* _DATA LISTING_:
------------------------------

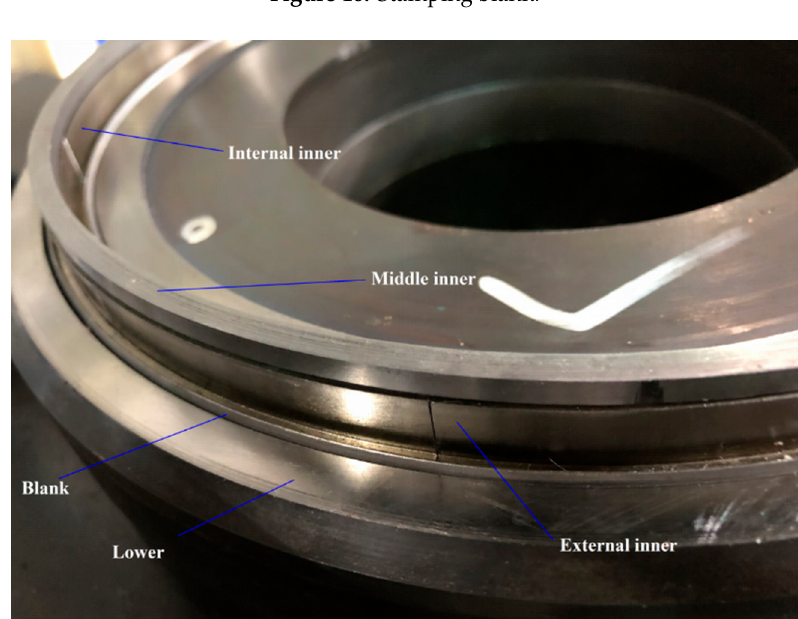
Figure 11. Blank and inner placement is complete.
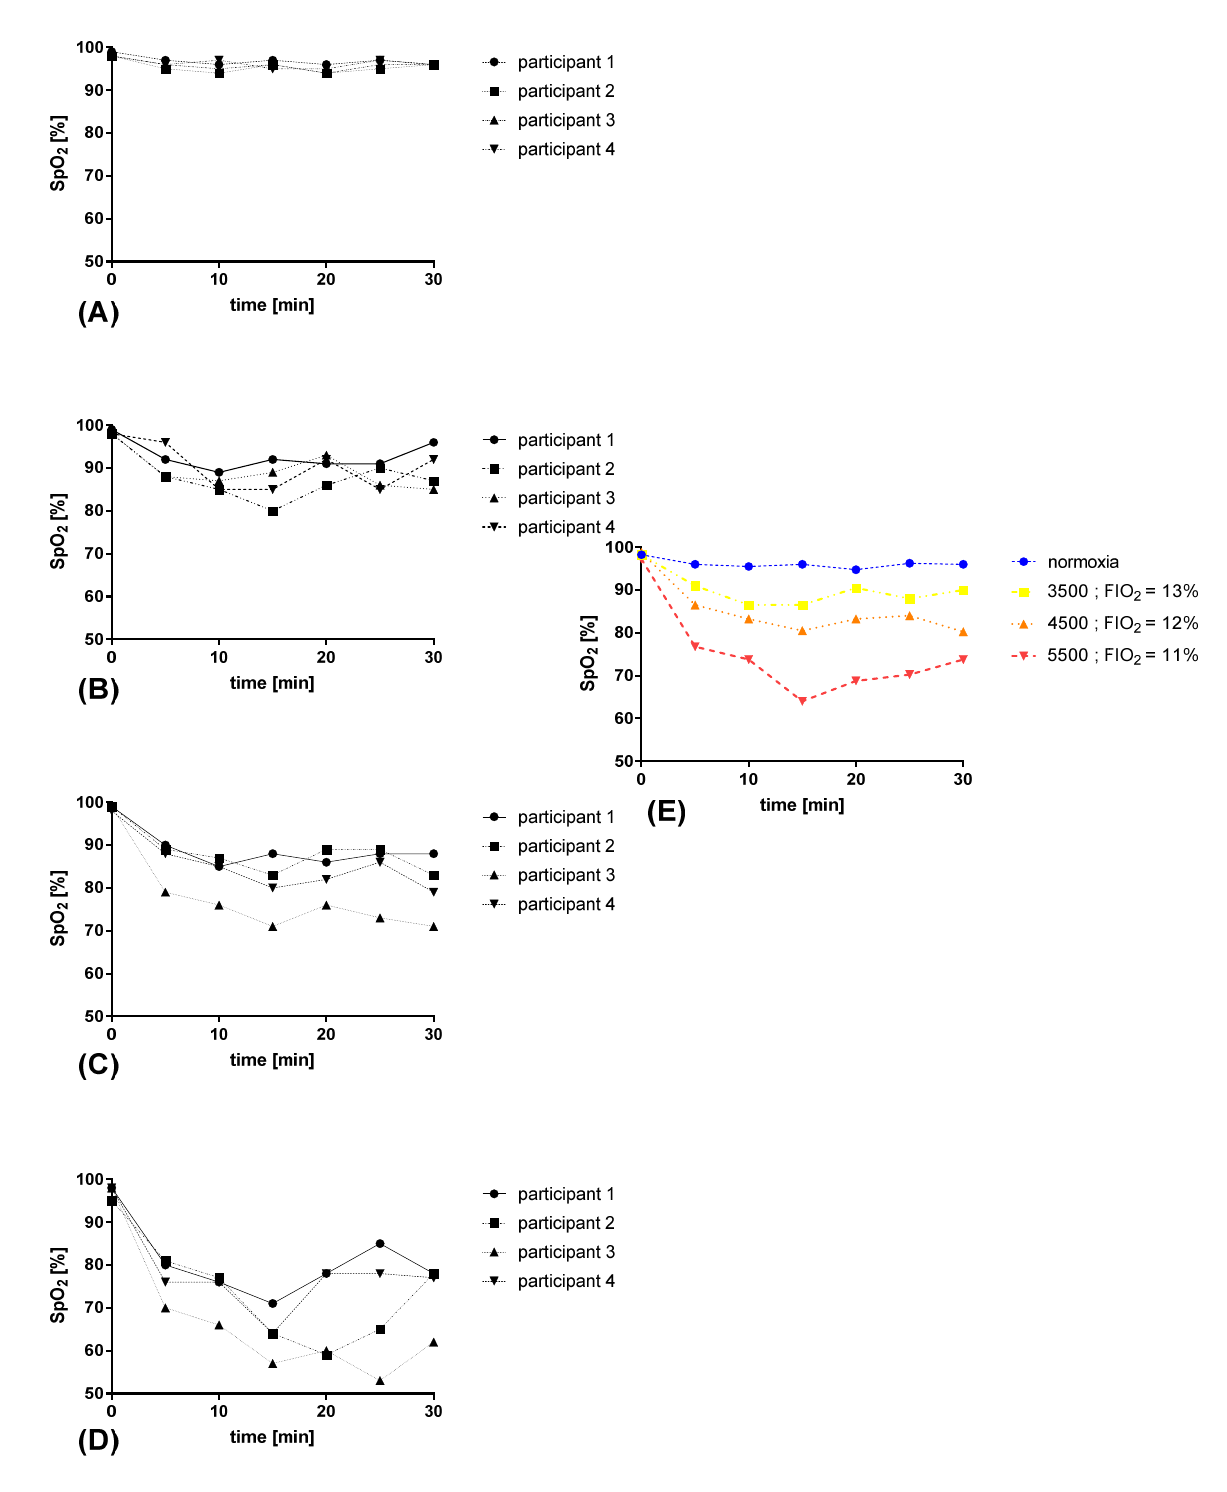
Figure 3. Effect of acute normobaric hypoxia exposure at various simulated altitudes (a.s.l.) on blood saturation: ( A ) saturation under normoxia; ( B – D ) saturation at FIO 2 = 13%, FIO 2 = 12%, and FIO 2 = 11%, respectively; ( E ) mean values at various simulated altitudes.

------------------------------

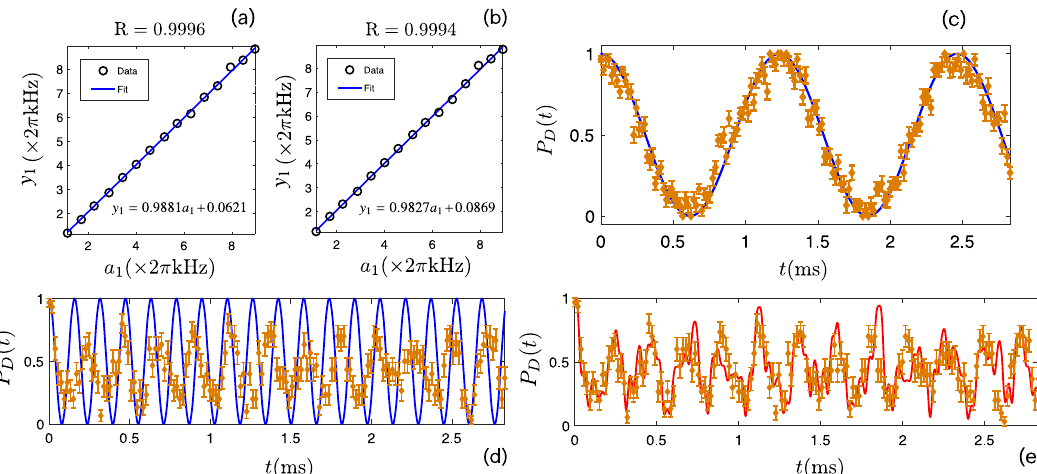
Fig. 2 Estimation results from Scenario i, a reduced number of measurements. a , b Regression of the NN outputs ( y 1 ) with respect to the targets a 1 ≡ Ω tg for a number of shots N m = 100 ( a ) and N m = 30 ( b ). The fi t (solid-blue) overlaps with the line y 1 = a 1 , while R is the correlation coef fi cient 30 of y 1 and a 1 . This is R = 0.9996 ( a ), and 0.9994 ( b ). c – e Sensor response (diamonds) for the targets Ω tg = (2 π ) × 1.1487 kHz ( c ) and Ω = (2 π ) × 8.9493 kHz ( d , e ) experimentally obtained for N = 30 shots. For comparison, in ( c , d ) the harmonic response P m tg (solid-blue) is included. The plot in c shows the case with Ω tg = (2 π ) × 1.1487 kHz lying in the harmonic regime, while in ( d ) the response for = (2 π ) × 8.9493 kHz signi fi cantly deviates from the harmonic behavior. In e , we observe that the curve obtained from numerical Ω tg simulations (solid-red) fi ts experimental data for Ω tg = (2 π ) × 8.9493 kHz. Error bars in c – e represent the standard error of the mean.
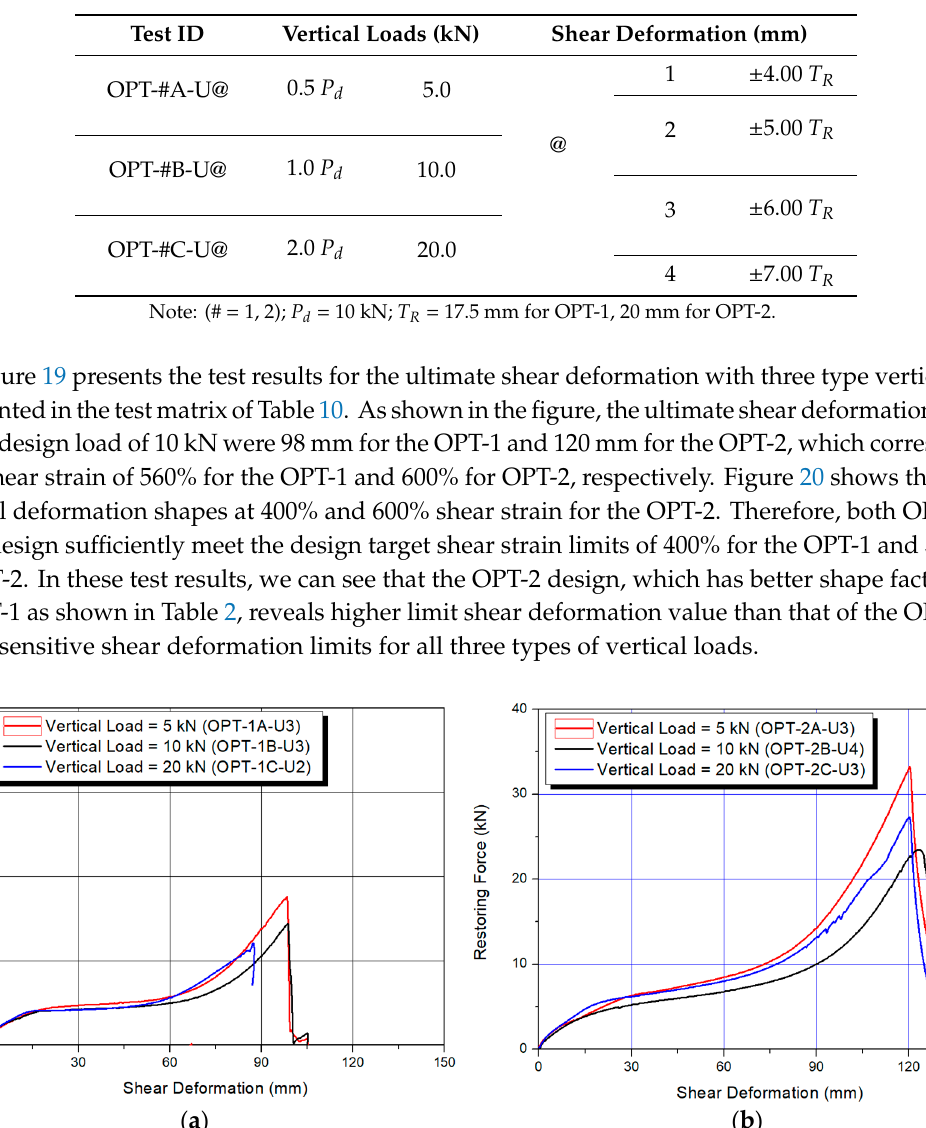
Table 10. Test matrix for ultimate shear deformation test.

------------------------------

* _GOAL OF THE EXERCISE_:
In the entries above, every line from the line with "Figure 11. Blank" to the line with "Figure 3. Effect" is to be printed exactly, with both ends included and pictures excluded.

* _REPLY TO THE TASK_:
Figure 11. Blank and inner placement is complete.
Figure 3. Effect of acute normobaric hypoxia exposure at various simulated altitudes (a.s.l.) on blood saturation: ( A ) saturation under normoxia; ( B – D ) saturation at FIO 2 = 13%, FIO 2 = 12%, and FIO 2 = 11%, respectively; ( E ) mean values at various simulated altitudes.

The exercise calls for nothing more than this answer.